Last week Ras Berglund and I spoke at the ESOP Centre’s 2022 Share Schemes Symposium about the growing impact of ESG on executive remuneration. We were joined on the panel by Jeremy Edwards from Baker McKenzie. It was a lively, in person session in which we discussed the topical issues facing organisations when it comes to ESG and pay.
Some of the headline points discussed include:
ESG-linked pay has shot to prominence in a short space of time – why now?
- Likely explanations include a renewed focus on good corporate governance and behaviour in recent years, of which a balanced and appropriate executive pay package is a key part. Combined with the increasingly acute array of societal issues we are all exposed to (climate change, societal inequality, supply chain ethics, cyber-security threats and so on), it is hard for companies to eschew responsibility for playing their role in finding solutions. Tying ESG to pay is a clear way to signal they are trying to do this.
Does it work?
- Paying people to do things is usually a good way to get those things done. But why pick out ESG ends as something to remunerate separately when there are multiple other strands to the day job?
- Possible reasons include the communicative function it holds for the broader organisation and stakeholders. It is also fair to acknowledge that embedding certain “new” ESG concepts into business as usual represents a novel challenge for which executives can legitimately be rewarded.
- However, there may be equally effective ways to achieve the same goals that don’t rely on financial reward (the carrot) or the downward adjustment of pay outcomes for ESG failures (the stick).
How should firms choose ESG targets?
- The golden rule here is ensuring targets are aligned with corporate strategy. This cannot be a tick-box exercise; at best, pursuing arbitrary ESG ends becomes futile but at worst choosing the wrong targets can be a harmful distraction from other things that need to be done.
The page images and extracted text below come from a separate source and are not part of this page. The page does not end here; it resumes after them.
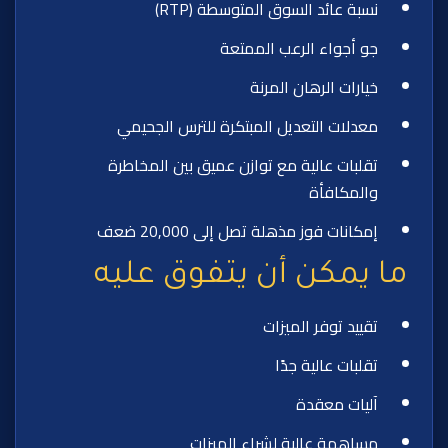
نسبة عائد السوق المتوسطة (RTP)
جو أجواء الرعب الممتعة
خيارات الرهان المرنة
معدلات التعديل المبتكرة للترس الجحيمي
تقلبات عالية مع توازن عميق بين المخاطرة
والمكافأة
إمكانات فوز مذهلة تصل إلى 20,000 ضعف
ما يمكن أن يتفوق عليه
تقييد توفر الميزات
تقلبات عالية جدًا
آليات معقدة
مساهمة عالية لشراء الميزات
Which metrics should firms choose?
- Investors like clear, quantifiable metrics which enable them to hold executives to account (and remove the ability for them to “mark their own homework”). However such metrics should be approached with care – the narrower the metric, the narrower the scope of the problem they may be able to address. Firms’ real aims in this space are often broad, complex, and qualitative (for instance, establishing a more inclusive working environment). Pursuing one strand of such aims in isolation - for example, a more diverse board - may “hit the target, but miss the point”.
Who needs to think about all this?
- While listed companies have been the traditional home of ESG-linked pay, it is creeping onto other agendas too.
- Large private companies recently became subject to disclose in line with the Taskforce for Climate Related Financial disclosures (on a comply or explain basis), the guidance to which requires users to “consider describing whether and how related performance metrics are incorporated into remuneration policies”.
- We are also seeing increasing interest from asset managers in tying ESG to carry and other remuneration arrangements. Only this week Schroders announced it would tie its compensation to ESG goals. So this is no longer the preserve of the listed space.